Within that total, so-called malicious payee fraud was a main driver. In these cases, victims believe they are paying for a legitimate product, service or investment.
Investment scams rose 40% to £221.5 million. Purchase scams increased 20% to £118.1 million, while romance fraud climbed 23% to £39.2 million and advance fee scams jumped 65% to £58.4 million.
By contrast, losses from malicious redirection scams fell to their lowest level since 2020. In these cases, criminals impersonate police officers, bank staff, chief executives or procurement staff to divert payments.
"Every scam that requires technical access to an account is declining," Roche said.
"Every scam that requires psychological access to a person is accelerating. This is because fraud prevention systems were designed to detect unauthorised access. Now they need to identify people who are being tricked in real time."
Card fraud
Unauthorised card fraud followed a different pattern. The number of card fraud cases rose 11%, but losses were broadly flat, suggesting criminals are targeting larger numbers of victims for smaller amounts.
"Criminals are targeting far more people for smaller sums in this space, perhaps because the perpetrators are less sophisticated fraudsters using compromised cards or stolen cards," Roche said.

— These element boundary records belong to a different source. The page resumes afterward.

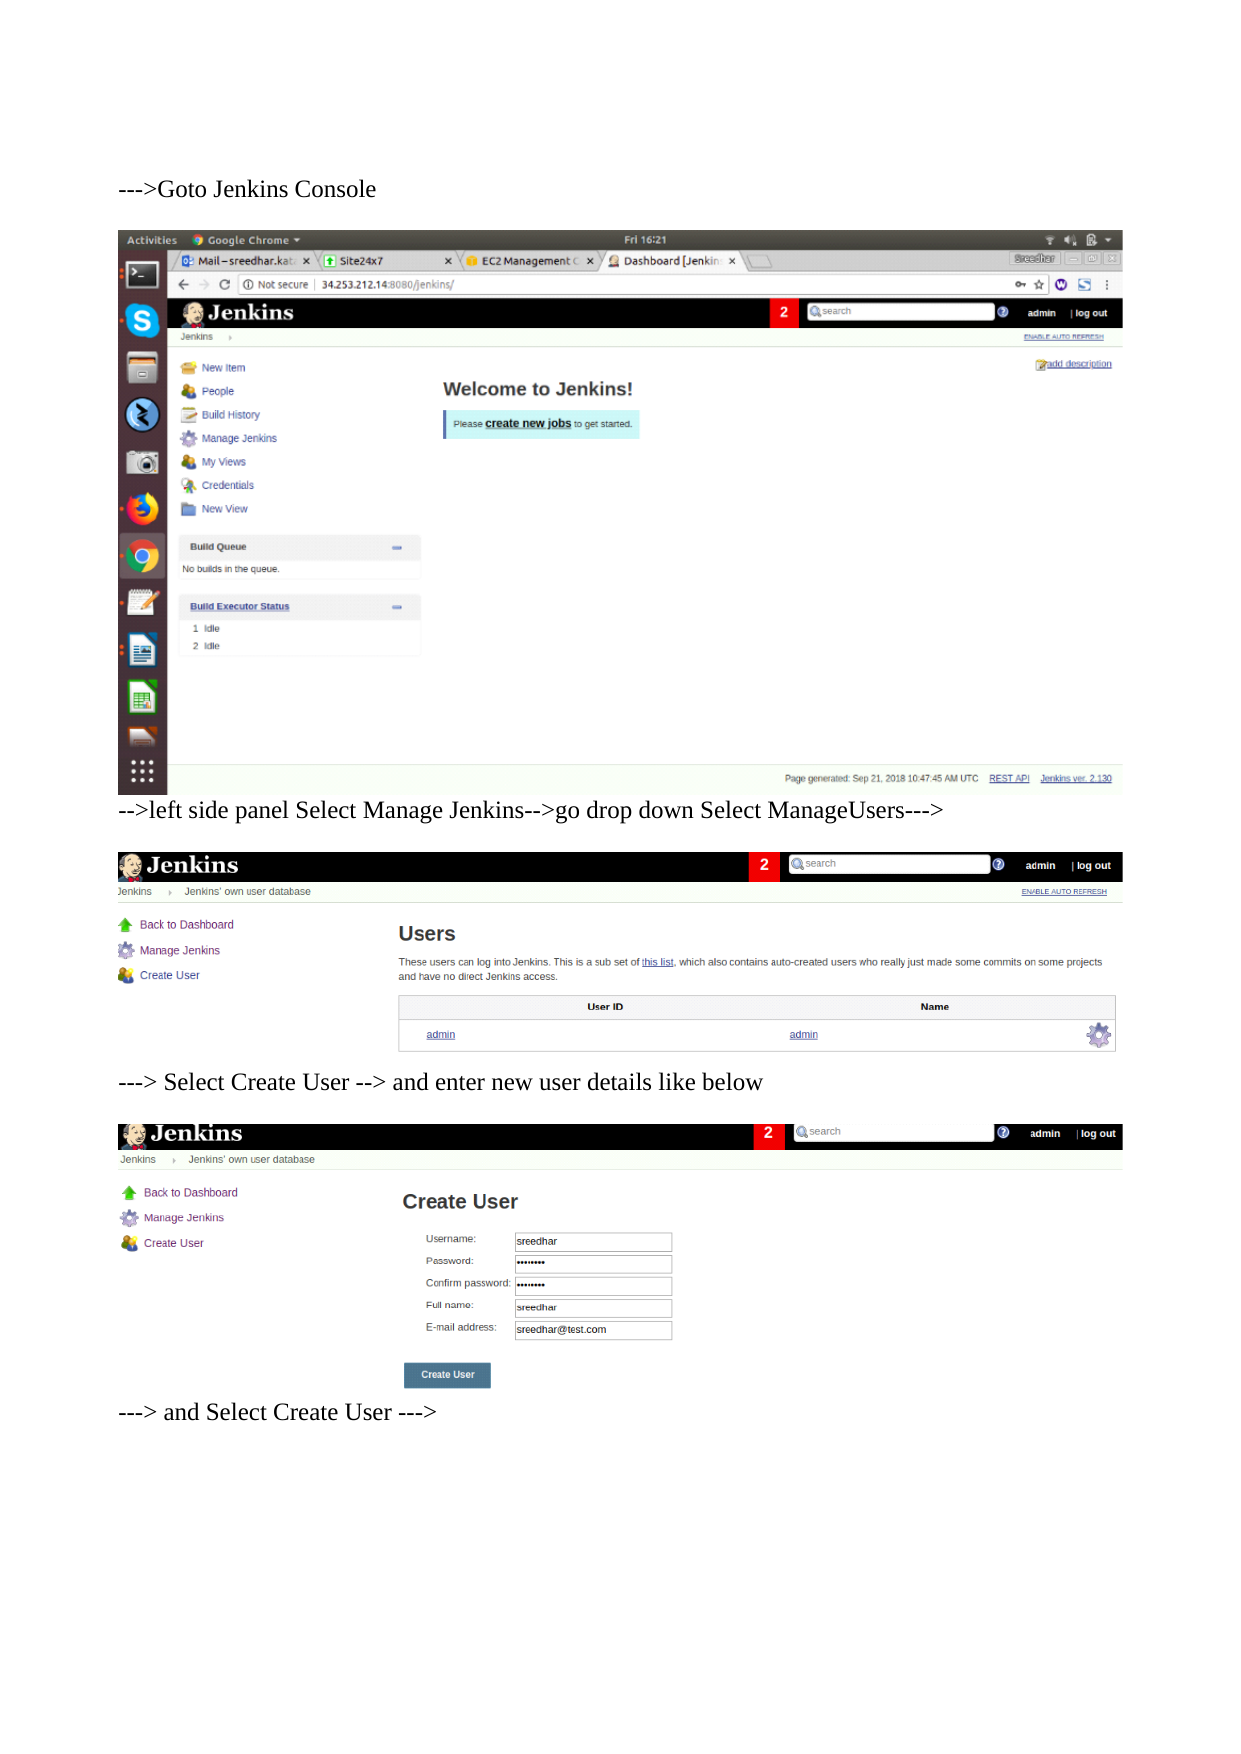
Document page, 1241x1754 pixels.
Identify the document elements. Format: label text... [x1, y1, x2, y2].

text --->Goto Jenkins Console [118, 174, 1122, 203]
text ---> and Select Create User ---> [118, 1398, 1122, 1426]
text ---> Select Create User --> and enter new user details like below [118, 1067, 1122, 1096]
text -->left side panel Select Manage Jenkins-->go drop down Select ManageUsers---> [118, 795, 1122, 824]
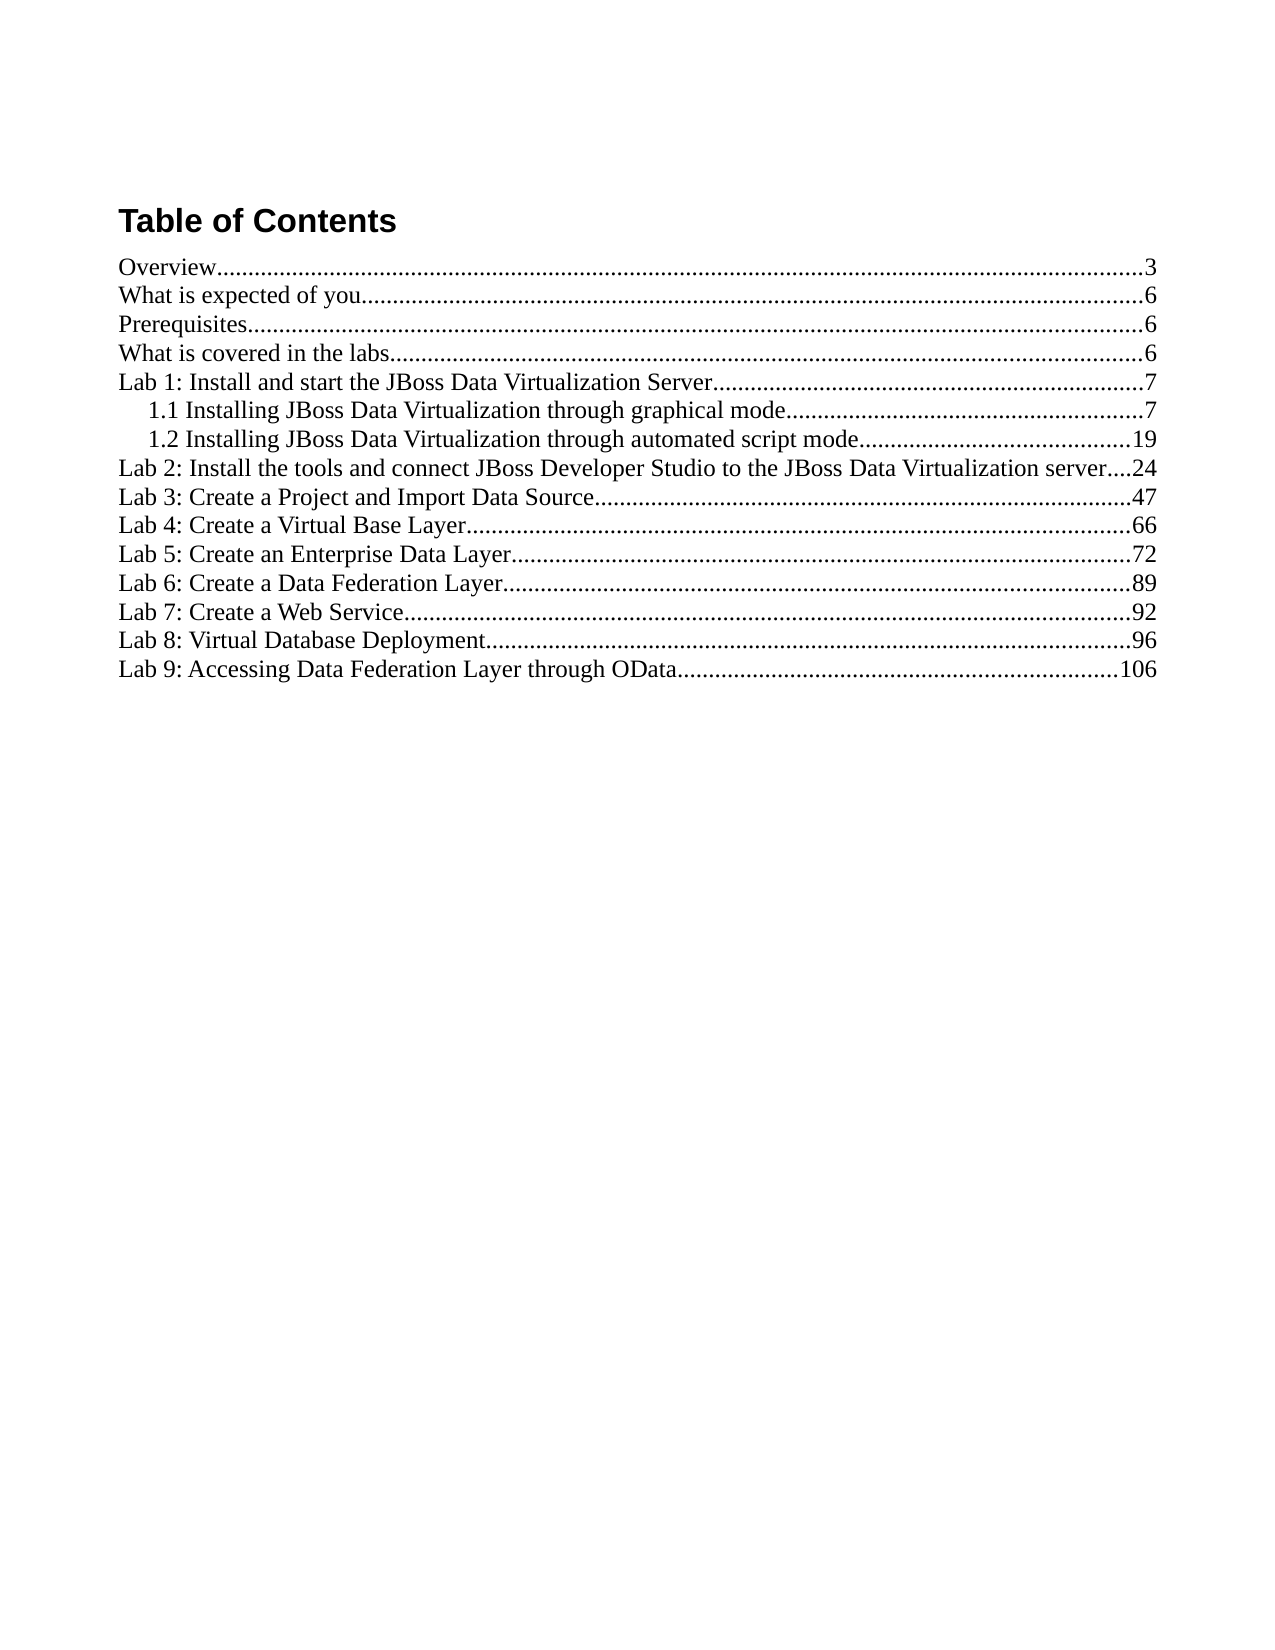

Remote purchase fraud, also known as card-not-present fraud, now accounts for more cases than all other unauthorised fraud categories combined, FICO said. It pointed to social engineering tactics used to obtain one-time passcodes for digital wallet registration as a key factor.
The figures reflect a broader change in how fraud is organised, according to Roche. He said criminals are moving away from one-off or physical attacks and towards broader networks built around exploiting victims directly.
"Criminals are shifting from system compromises to human exploitation and from opportunistic or physical fraud to organised fraud ecosystems," Roche said.
That shift is also changing what banks and payment providers need from fraud controls. FICO said firms must assess customer intent before a payment is authorised, monitor behaviour in real time and share information more effectively across teams and systems.
Roche said the industry was moving away from isolated tools aimed at single risks and towards shared platforms that combine signals across different products and channels. He added that banks needed to use artificial intelligence more effectively than fraudsters while keeping decisions explainable.
FICO also referred to work involving its Scam Signal service and Jersey Telecom, which uses telecommunications data to flag when a consumer may be under pressure during a live conversation, such as an impersonation scam. Roche said that can give a bank a chance to contact a customer before money is sent.
"We are seeing a real impact from the use of our innovative Scam Signal solution, in collaboration with Jersey Telecom," Roche said.
"This solution uses telecommunications data to identify when a consumer may be being tricked in a conversation such as an impersonation scam, enabling the bank to reach out to the consumer and thwart the attempt."
Changing tactics
Roche said the next stage of the response would depend on a fuller view of customer behaviour across channels and products, as well as preparation for fraud threats linked to agent-led interactions and newer prevention technology.
"Fraud teams need a deep cross-channel, cross-product, customer-centric view of everything their customers do, and who they are," Roche said.
"This is how banks win against the fraudsters. The banks' advantage is that they can create context and deep-level relationships to protect customers when they need them the most. Fraudsters can't achieve that; they deploy the same strategies to many, hoping to find the most susceptible people."